Sooo…Mr. MegaTurd is angry?
Hmm…Let me take a nano second to see if I care about Paul Male’s..er…Paul Elam’s hissy fit.
Nope…nada…not a bit. In fact, I hope that he has an apoplectic fit and, you know, falls over.
The taco euphemism rattled around in my brain for a while while I was taking the dog for a walk. I was thinking “chalupa” or “pupusa”, and then I got it.
“Chupa Chups” = popular brand of lollipop, from chupar = “to suck” (see also Chupacabra)
put the two together: “chupa chalupa.” Or, if you prefer Salvadorean food, “chupa pupusa.” You’re welcome, Internet.
Things I learned from the comments on that post: ‘nonprofit’ means ‘volunteer’, and also nonprofit dv charities are money factories/ only exist to give jobs to women’s studies grads.
Mostly I’m just enjoying the irony of Elam stans accusing anyone else of grifting.
Wow. I generally despise Cosmo–they just do way too much gender policing and bad sex advice (as in, “Never tell a man what you want, make him guess because only Slutty McSluts use their words”) to be treated as anything but a bad joke, but that article did a nice job of ripping through Elam’s bullshit.
He honestly thinks that he can bully everyone and everything, including the legal system, into submission, doesn’t he? Sorry, angry abuser dude, that doesn’t work on institutions that are much bigger and more powerful than you are.

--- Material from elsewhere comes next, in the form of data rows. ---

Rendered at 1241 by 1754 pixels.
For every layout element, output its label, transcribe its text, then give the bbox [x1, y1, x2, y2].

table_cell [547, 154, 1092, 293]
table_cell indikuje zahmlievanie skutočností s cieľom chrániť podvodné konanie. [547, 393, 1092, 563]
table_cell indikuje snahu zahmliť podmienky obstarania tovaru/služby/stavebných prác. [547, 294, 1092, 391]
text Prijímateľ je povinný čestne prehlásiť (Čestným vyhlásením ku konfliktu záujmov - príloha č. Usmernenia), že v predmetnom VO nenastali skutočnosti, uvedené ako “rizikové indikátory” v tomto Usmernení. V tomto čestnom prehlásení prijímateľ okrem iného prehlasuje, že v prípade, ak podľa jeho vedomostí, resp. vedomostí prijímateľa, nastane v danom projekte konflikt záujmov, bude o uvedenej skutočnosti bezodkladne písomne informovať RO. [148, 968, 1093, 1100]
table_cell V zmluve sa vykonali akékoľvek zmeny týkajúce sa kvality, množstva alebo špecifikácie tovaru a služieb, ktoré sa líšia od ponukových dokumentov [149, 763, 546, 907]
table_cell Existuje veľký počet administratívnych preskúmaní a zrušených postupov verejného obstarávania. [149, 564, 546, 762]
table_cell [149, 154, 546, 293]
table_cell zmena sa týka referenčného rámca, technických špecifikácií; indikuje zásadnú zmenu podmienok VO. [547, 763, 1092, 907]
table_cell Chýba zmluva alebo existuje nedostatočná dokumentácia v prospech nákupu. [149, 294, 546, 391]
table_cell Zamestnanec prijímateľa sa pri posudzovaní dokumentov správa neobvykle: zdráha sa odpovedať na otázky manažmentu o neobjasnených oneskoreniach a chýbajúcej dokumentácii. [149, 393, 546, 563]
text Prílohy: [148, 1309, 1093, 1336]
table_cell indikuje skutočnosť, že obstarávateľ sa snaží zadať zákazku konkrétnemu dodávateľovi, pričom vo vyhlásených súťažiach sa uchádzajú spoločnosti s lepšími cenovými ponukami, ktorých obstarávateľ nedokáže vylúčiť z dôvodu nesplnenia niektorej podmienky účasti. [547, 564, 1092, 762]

Also! Cosmo isn’t a feminist publication. They rather like a lot of old-school gender roles. When even they think you’re full of shit, that’s not a good sign in terms of your likelihood of winning the general public over.
Poor Paulie pooped his pants. Pity Pampers don’t come in his size.

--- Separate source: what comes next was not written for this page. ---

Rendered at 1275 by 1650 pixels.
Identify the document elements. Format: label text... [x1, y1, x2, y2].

Jill Filipovic wrote that Cosmo article. Interesting.
Yep, Jill’s got a gig at Cosmo now.
She is doing Cosmo’s political coverage, right? (I heard they decided since they were a magazone targeted at women they should have political coverage because women follow politics.)
Falconer – in Romeo and Juliet, Mercutio uses ‘medlar’ as a slang term for vulva. It’s a type of fruit that opens in a suggestive way.
Marinerachel – you’ve given me a new expletive. “Don’t that just burrito the sugar glider!”
Wait, Shambling Mounds are from people dying in a swamp? That is new. I don’t think they were originally swamp thing rip offs (although they did come out a few years after the comic), but they definitely are now.
So an ex-gf and I were talking about D&D items that so LD be stand ins for vulva/vaginas. (Long story about mishearing Boots of Whomping as Boobs of Whomping)
So I joke “portable hole”. She replies “coin purse”. I ask if I can make a deposit. She says “I can’t offer any interest.”
We both about died laughing.
Can’t believe this guy sets up a fraudulent website then rages when people see right through it. Can nobody commit a criminal offence these days without getting called out on it??? MISANDRY!!
Wait, I thought Shambling Mounds were just a semi-sentient carnivorous plant? Huh.
Though now all I can think of is The Horror of Party Beach and it’s sea anenamoe zombies or whatever the hell they were supposed to be.
Paul really doesn’t care about how far down the toilet his credibility goes, does he?